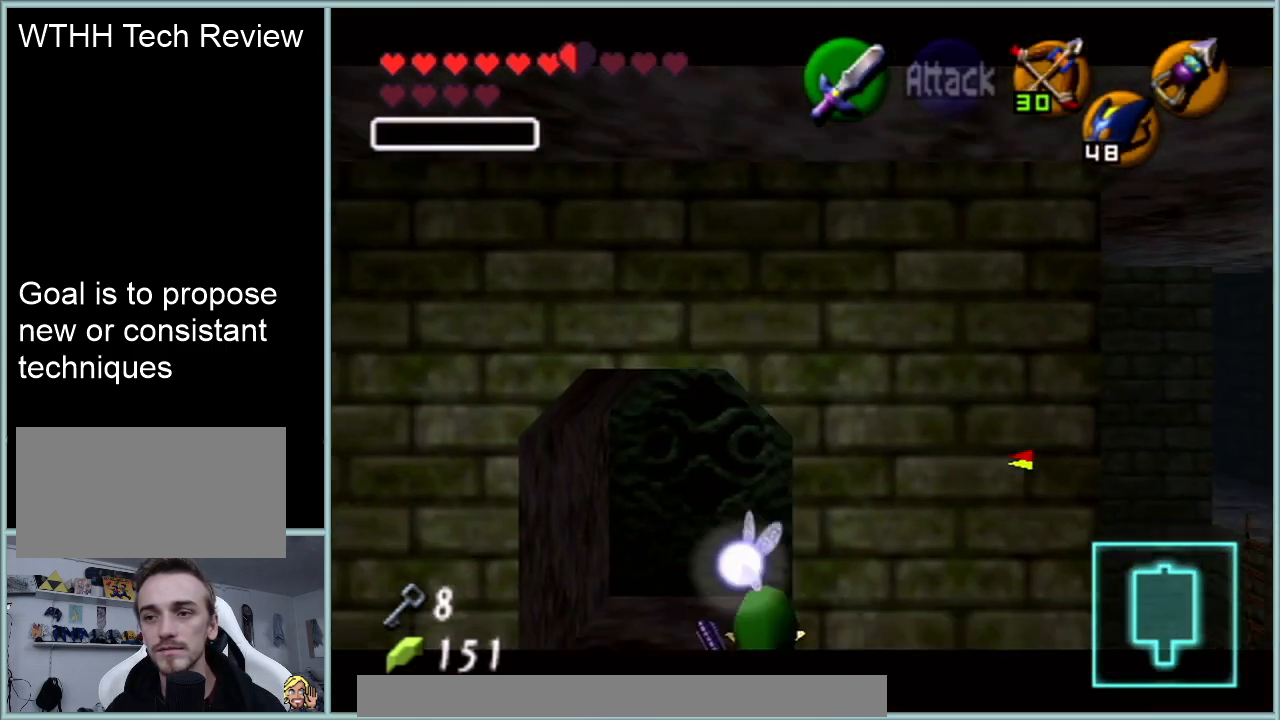
{"buttons": [], "left_stick": "center", "events": [[150, "Z", "up"]]}
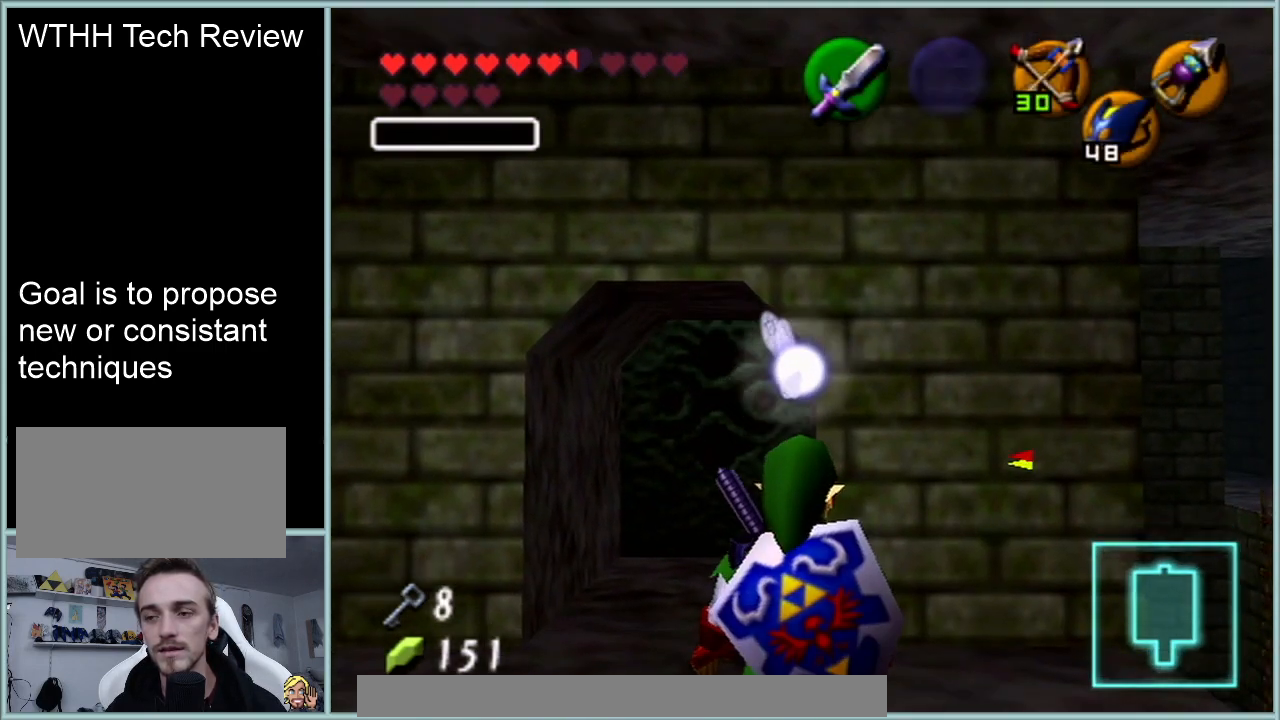
{"buttons": [], "left_stick": "center", "events": []}
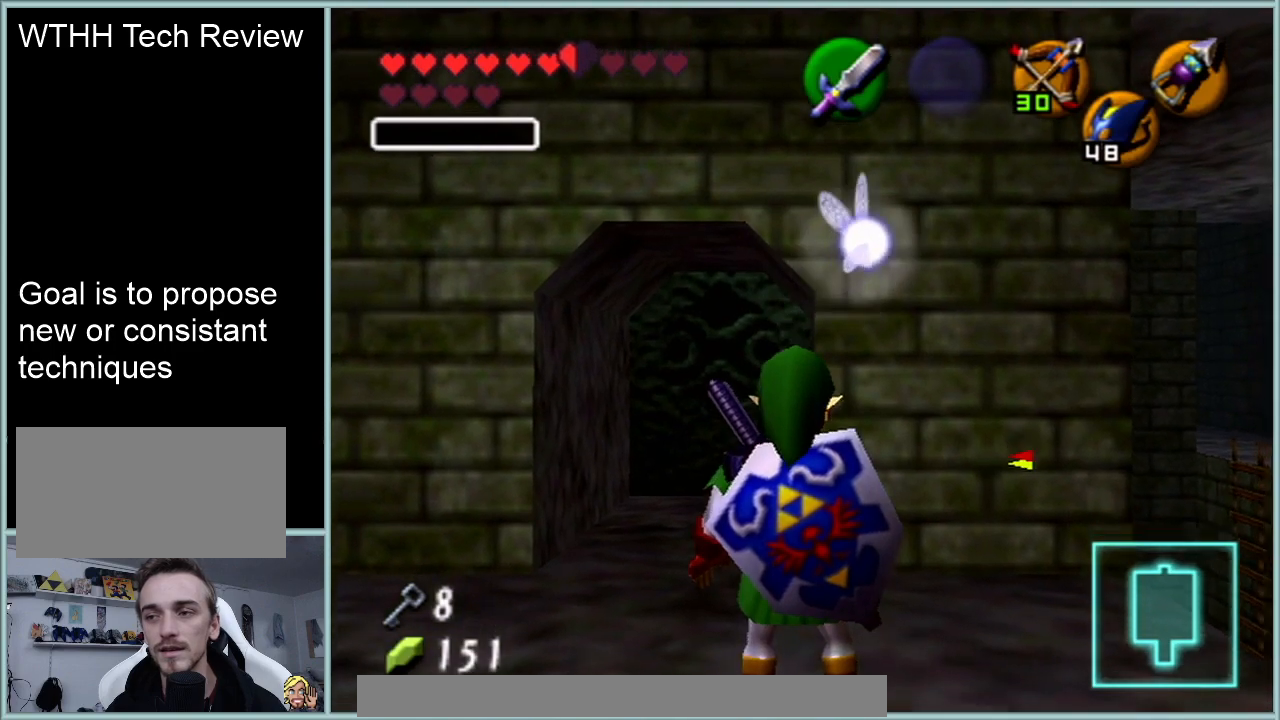
{"buttons": [], "left_stick": "center", "events": []}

# The task:
Would you please copy the listing exactly, omitting every picture?

# Exercise answer:
{"buttons": [], "left_stick": "center", "events": [[150, "Z", "up"]]}
{"buttons": [], "left_stick": "center", "events": []}
{"buttons": [], "left_stick": "center", "events": []}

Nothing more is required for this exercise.